◆ **Consegna**: Ricopia il testo sulla Via Crucis con i migranti da "Aiutare i migranti  a" fino a "che possono apportarci?" compreso, chiamando "coesistenza" ciò che nel testo è detto "convivenza".

◆ **Testo**:
----------------------------------------
Via Crucis con i migranti

Venerdì santo, ore 15, Via Crucis coi migranti ospiti a Sotto il Monte. Il gruppo degli anglofoni, cristiani  di varie espressioni, si sono uniti per ricordare Gesù in croce. Li incontro spesso e avevo loro suggerito l’idea. Han fatto tutto loro e i responsabili della Cooperativa Ruha li hanno sostenuti, così come permettono ai migranti musulmani di fare i loro incontri. Per me era commovente assistere alla loro preghiera e vivere col pensiero della Via Crucis.

Aiutare i migranti  a fare i loro incontri secondo la loro cultura ed espressione religiosa, vuol dire riconoscere l’apporto che le varie religioni, vissute nella loro autenticità, possono portare  all’intesa tra i popoli e allo sviluppo della vera pace. Papa Giovanni Paolo II disse che in ogni preghiera autentica lo Spirito Santo prega.

I diversi credenti non solo vanno accolti, ma devono anche essere aiutati, nel rispetto di tutti, a vivere  fedeli alla loro cultura e religione  e ad essere riconosciuti degni nel loro dovere e diritto di contribuire ad una migliore convivenza  mondiale. È umiliante pensare che mentre ci crediamo superiori in tante cose, abbiamo bisogno di fare attenzione agli esempi e agli aiuti che possono apportarci?

Come “dire” Gesù nel mondo “plurale” d’oggi

Il libro Solo con l’altro. Il Cristianesimo, un’identità in relazione” (Emi), scritto da Erio Castellucci, arcivescovo di Modena-Nonantola, presentato in Avvenire del 22 marzo 2018, tratta questo argomento: Come “dire” Gesù nel mondo “plurale” d’oggi?

Il testo indaga il dualismo dialogo/annuncio cristiano che ha spesso contrapposto pensatori e diviso anche i credenti. Anch’io sono stato oggetto e soggetto di interrogativi quando, dopo trenta anni di annuncio e evangelizzazione vissuta in Camerun, sono passato in Algeria e vissuto dieci anni, mentre anche alcuni membri dell’Istituto missionario Pime si chiedevano perché “sprecare” missionari nel deserto dell’Algeria dove non ci sono cristiani.

Il brano del libro presentato continua dicendo: «I cristiani non devono aver paura del plurale, sia perché Gesù stesso è stato compreso e annunciato fin dall’inizio in diversi modi, sia perché l’accoglienza della sua singolarità permette di discriminare il vero dal falso pluralismo e di apprezzare tutto ciò che di autentico vi è nella pluralità delle culture e delle religioni. (…) Da qui la necessità per la Chiesa di mettersi in ascolto delle istanze dei contemporanei… Una delle più grandi sfide della teologia è oggi  proprio quella relativa alla bellezza. Bonhoeffer precisa : “Per secoli l’annuncio si è innestato nell’insufficienza umana, nel “brutto” della sofferenza e della morte… È tempo, per la fede e la teologia di pensare a fondo l’annuncio del Vangelo come pienezza del bello».
----------------------------------------
◆ **Materiale fornito**:
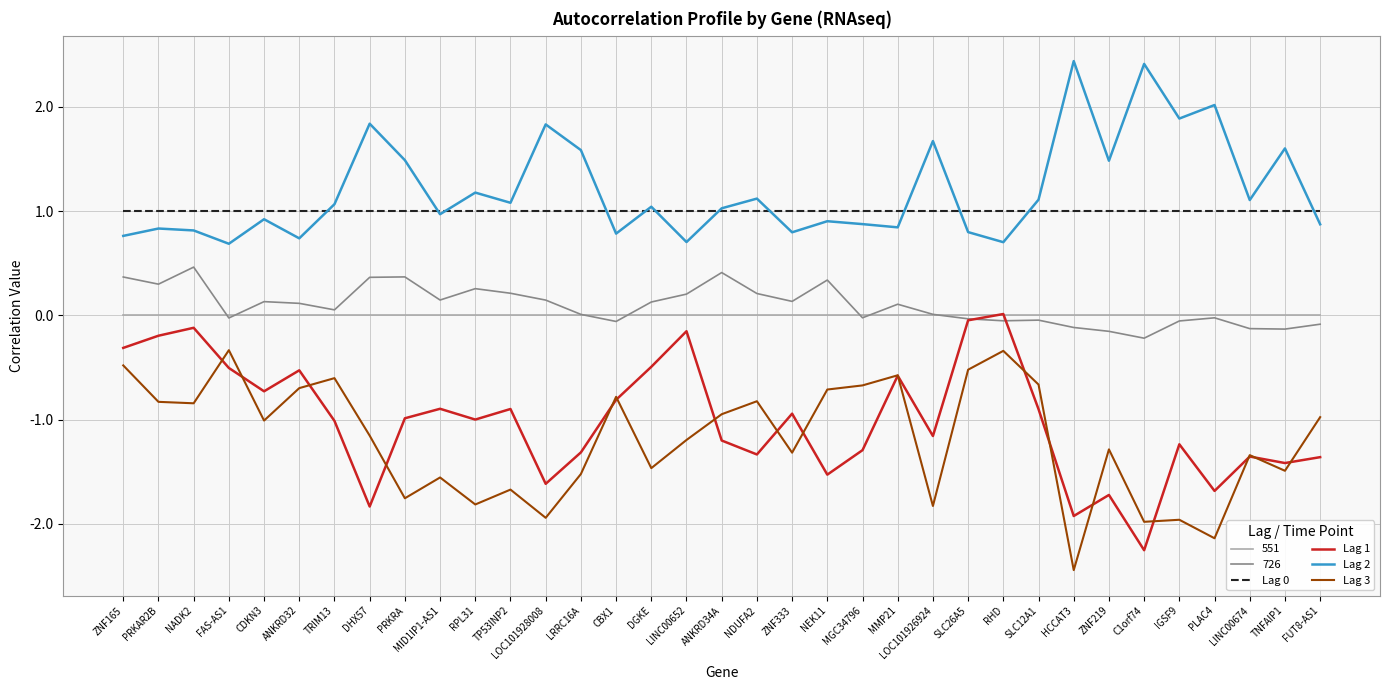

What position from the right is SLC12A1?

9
----------------------------------------
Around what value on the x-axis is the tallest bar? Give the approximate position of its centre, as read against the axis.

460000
----------------------------------------
◆ **Soluzione**:
Aiutare i migranti  a fare i loro incontri secondo la loro cultura ed espressione religiosa, vuol dire riconoscere l’apporto che le varie religioni, vissute nella loro autenticità, possono portare  all’intesa tra i popoli e allo sviluppo della vera pace. Papa Giovanni Paolo II disse che in ogni preghiera autentica lo Spirito Santo prega.

I diversi credenti non solo vanno accolti, ma devono anche essere aiutati, nel rispetto di tutti, a vivere  fedeli alla loro cultura e religione  e ad essere riconosciuti degni nel loro dovere e diritto di contribuire ad una migliore coesistenza  mondiale. È umiliante pensare che mentre ci crediamo superiori in tante cose, abbiamo bisogno di fare attenzione agli esempi e agli aiuti che possono apportarci?